Wmo: Behoefte wordt leidraad
Een ander belangrijk uitgangspunt is dat binnen de Wmo niet meer “het recht op” leidraad is, maar “de behoefte aan”. De lokale overheid zorgt niet voor mensen, maar de lokale overheid zorgt dat mensen mee kunnen blijven doen aan de samenleving. Dat was altijd al het uitgangspunt van de Wmo, maar met de decentralisaties wordt dat steeds meer de werkelijkheid. In plaats van individuele hulp, zal er daarop steeds meer gekeken worden naar de mogelijkheid of een algemene voorziening, zoals een wijkcentrum, boodschappenbus, regiotaxi etc. of hulp van buren en familie uitkomst kan bieden.
Met vooruitziende blik: woonservicegebieden
Met het oog daarop is de gemeente samen met andere organisaties op het gebied van wonen, welzijn en zorg al een aantal jaren geleden begonnen met het instellen van zogeheten woonservicegebieden.

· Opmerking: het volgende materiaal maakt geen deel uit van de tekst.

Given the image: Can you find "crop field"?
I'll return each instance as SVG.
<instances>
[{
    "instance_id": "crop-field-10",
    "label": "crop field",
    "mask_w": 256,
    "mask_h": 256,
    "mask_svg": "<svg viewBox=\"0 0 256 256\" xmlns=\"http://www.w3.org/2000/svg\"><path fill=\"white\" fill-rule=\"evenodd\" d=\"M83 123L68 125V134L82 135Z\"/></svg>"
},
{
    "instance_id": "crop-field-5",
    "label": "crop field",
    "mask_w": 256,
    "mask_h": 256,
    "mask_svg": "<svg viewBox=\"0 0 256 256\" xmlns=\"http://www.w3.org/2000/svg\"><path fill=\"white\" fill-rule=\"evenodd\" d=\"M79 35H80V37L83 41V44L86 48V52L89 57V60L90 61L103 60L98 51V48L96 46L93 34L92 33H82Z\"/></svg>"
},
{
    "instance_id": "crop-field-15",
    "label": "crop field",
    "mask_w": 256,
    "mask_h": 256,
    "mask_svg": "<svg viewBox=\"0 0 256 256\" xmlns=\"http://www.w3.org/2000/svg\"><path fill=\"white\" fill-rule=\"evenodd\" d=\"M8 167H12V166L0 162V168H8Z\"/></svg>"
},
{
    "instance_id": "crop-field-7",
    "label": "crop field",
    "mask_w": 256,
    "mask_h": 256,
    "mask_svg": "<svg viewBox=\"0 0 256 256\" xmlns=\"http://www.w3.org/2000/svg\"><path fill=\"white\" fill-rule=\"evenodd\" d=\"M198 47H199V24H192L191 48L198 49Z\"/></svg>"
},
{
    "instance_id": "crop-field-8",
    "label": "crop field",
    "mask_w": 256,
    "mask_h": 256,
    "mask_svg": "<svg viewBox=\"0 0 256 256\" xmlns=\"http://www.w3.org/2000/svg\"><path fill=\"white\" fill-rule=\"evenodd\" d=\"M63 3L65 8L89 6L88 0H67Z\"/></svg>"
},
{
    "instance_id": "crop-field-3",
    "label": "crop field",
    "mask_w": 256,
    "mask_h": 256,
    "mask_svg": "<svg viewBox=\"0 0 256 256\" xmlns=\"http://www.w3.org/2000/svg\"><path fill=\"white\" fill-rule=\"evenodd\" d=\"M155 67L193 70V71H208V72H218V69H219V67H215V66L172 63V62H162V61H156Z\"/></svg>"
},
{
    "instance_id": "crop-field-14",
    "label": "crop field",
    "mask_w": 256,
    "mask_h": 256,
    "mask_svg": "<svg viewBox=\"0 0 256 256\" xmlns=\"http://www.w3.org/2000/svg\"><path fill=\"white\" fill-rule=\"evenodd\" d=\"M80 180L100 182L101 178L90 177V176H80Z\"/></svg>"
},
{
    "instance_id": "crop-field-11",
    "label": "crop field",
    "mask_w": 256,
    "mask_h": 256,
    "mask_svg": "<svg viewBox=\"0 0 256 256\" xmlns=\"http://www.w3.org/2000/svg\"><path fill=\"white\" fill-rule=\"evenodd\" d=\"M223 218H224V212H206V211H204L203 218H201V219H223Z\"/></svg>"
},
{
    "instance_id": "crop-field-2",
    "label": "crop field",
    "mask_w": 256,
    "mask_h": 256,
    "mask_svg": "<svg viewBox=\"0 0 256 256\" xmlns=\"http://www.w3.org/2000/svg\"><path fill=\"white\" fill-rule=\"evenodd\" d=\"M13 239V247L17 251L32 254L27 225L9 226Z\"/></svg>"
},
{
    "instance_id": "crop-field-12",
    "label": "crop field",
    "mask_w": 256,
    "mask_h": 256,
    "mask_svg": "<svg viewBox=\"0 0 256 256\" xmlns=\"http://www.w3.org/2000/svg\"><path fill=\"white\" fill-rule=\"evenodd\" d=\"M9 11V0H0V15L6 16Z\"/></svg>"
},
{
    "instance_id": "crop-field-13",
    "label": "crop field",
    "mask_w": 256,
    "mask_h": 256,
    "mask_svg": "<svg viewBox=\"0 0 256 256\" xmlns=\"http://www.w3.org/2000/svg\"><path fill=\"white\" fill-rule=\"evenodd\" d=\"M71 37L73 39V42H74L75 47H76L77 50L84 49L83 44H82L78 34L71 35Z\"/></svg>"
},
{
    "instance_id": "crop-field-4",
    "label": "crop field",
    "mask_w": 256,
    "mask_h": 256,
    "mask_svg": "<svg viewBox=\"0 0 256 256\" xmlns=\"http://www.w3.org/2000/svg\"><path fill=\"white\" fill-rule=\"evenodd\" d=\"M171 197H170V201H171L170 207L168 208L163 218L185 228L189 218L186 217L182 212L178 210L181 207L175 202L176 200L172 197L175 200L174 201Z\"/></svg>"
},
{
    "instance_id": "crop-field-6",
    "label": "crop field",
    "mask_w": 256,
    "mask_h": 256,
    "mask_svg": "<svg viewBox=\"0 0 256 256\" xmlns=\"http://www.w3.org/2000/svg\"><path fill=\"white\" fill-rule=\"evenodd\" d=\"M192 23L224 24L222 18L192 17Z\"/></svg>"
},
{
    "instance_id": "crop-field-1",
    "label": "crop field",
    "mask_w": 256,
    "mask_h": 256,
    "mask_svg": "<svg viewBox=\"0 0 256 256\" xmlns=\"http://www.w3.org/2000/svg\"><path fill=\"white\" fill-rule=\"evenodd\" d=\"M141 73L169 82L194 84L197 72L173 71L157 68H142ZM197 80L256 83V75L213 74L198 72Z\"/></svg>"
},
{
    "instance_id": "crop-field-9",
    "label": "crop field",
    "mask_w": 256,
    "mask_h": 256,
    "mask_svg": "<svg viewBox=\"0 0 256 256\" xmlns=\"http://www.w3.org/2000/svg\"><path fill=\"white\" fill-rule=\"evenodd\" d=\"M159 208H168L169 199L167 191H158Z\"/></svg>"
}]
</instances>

Dat betekent dat in de vijf benoemde gebieden voldoende voorzieningen moeten zijn om ervoor te zorgen dat mensen zo lang mogelijk zelfstandig kunnen blijven wonen. Medische voorzieningen, winkels, vervoer en buurtcentra zijn in die gebieden in voldoende mate aanwezig om dat te bereiken.
2015: overgangsjaar
We zijn als gemeente een behoorlijk eind op streek om alles te regelen wat we op 1 januari 2015 geregeld moeten hebben. Daarnaast loopt er een aantal proefprojecten om methodes en werkwijzen uit te proberen en voor te bereiden. Het jaar 2015 kan als een overgangsjaar worden beschouwd waarin de basis is geregeld en vanuit de praktijk verdere oplossingen gevonden moeten worden.